Preparations for Christmas Day
Food will be a focus this festive season as 43% of Aussies choose to spend less on food and drinks; this is up from 37% in 2022 and 28% in 2021. While the average food and drink budget ($306) is level with the previous two years ($310 in 2021 and $302 in 2022), 1 in 4 are also looking to find cheaper alternatives as Australians continue to battle rising grocery prices. In fact, 20% reported that their ultimate holiday wish would be the gift of cheaper groceries this year.
Gifts Underneath the Tree
Similar to last year, Aussies are more intentional about making their money count, spending on those that matter most by buying fewer gifts (42%) or choosing only to buy gifts for their children (22%). Gift budgets have also decreased for the second year in a row, from $430 in 2021, $424 in 2022 to $388 in 2023.
Gifting budgets have also seen a decline in New Zealand ($47 less) and the UK (£3 less). Meanwhile, America’s average gifting budget was $420, and Singapore’s was $223.
Gift preferences among Aussies, however, have remained relatively stable compared to previous years, with gift cards and money being the most sought-after gifts to give (47% and 24% respectively) and receive (44% and 36% respectively). Other desired gifts this year are clothes and shoes (28%) and food or drinks (27%).

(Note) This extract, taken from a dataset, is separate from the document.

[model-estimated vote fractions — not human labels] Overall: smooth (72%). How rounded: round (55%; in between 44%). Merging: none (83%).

‘I’ll Be at Home for Christmas’
Globally, around half of the population intends to travel for Christmas 2023. Only a small group ( less than 10%) will travel internationally in most nations, except Singapore where almost a quarter of people intend to travel abroad.
However, Australian social media feeds will be notably empty of jet-setting scenes this December. The majority of Aussies (60%) will stay local for the holidays, and only one in three will travel locally or interstate.

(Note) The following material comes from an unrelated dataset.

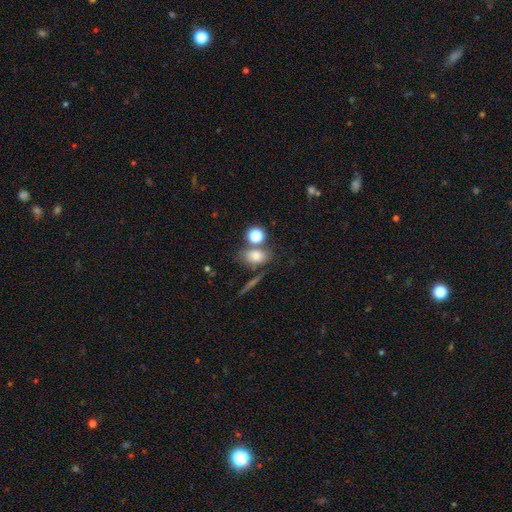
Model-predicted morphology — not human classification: smooth-or-featured: smooth: 75% | star or artifact: 14% | featured or disk: 12%
  how-rounded: in between: 63% | round: 34% | cigar-shaped: 3%
  merging: none: 57% | merger: 24% | minor disturbance: 13% | major disturbance: 6%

Most (56%) Aussies also report that they will spend Christmas Day enjoying a meal with their family at home, while a few will spend a hot day at the beach (11%), opt for a wilderness cabin in the snow (11%) or head out for a fancy dinner (10%). Surprisingly, 12% would want to spend time alone.
Outside of personal celebrations, the report also revealed that 45% of Australians are expecting their workplace to trim expenses for this year’s Christmas party, with almost a quarter (24%) expecting no party at all.

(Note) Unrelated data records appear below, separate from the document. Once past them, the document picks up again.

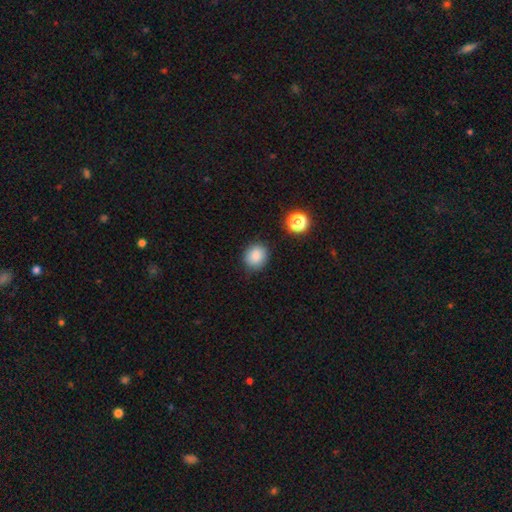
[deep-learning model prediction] This is clearly a smooth galaxy (86%). How rounded: likely round (75%). Merging: clearly none (83%).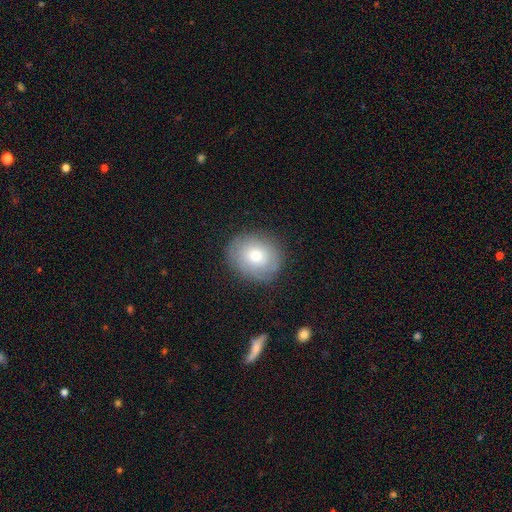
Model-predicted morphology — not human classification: A smooth galaxy with no disk features (61%) that is round (68%).

Vote fractions:
- Smooth or featured? smooth: 61% / featured or disk: 30% / star or artifact: 9%
- How rounded? round: 68% / in between: 31% / cigar-shaped: 1%
- Merging? none: 82% / minor disturbance: 13% / major disturbance: 4% / merger: 1%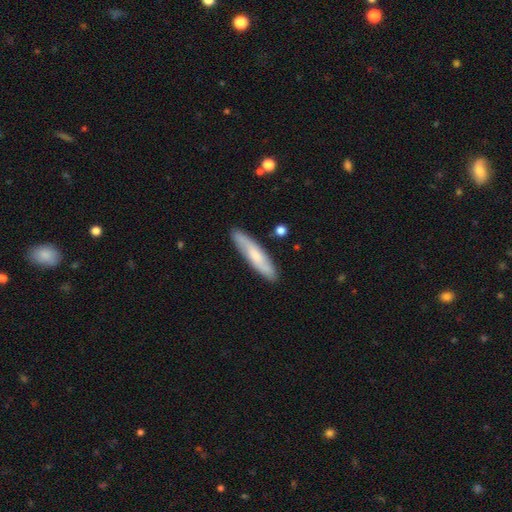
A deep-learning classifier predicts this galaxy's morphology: Overall: smooth (58%; featured or disk 36%). How rounded: cigar-shaped (83%). Merging: none (86%).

Pureprofile’s CEO, Martin Filz, said, “This marks our fourth consecutive Christmas season characterised by tighter budgets and reduced spending. While this is not surprising, it is interesting to note where Australians are making the most cuts – discretionary spending on travel and gifts are often the first to be reduced in challenging times. However, we’re also now looking to the likes of essentials like food and drink to recoup some celebration costs. We’re seeing a thriftier Australia that’s placing an emphasis on thoughtful and intentional spending; where the holiday spirit is retained, but celebrations take on a simpler, more meaningful tone.”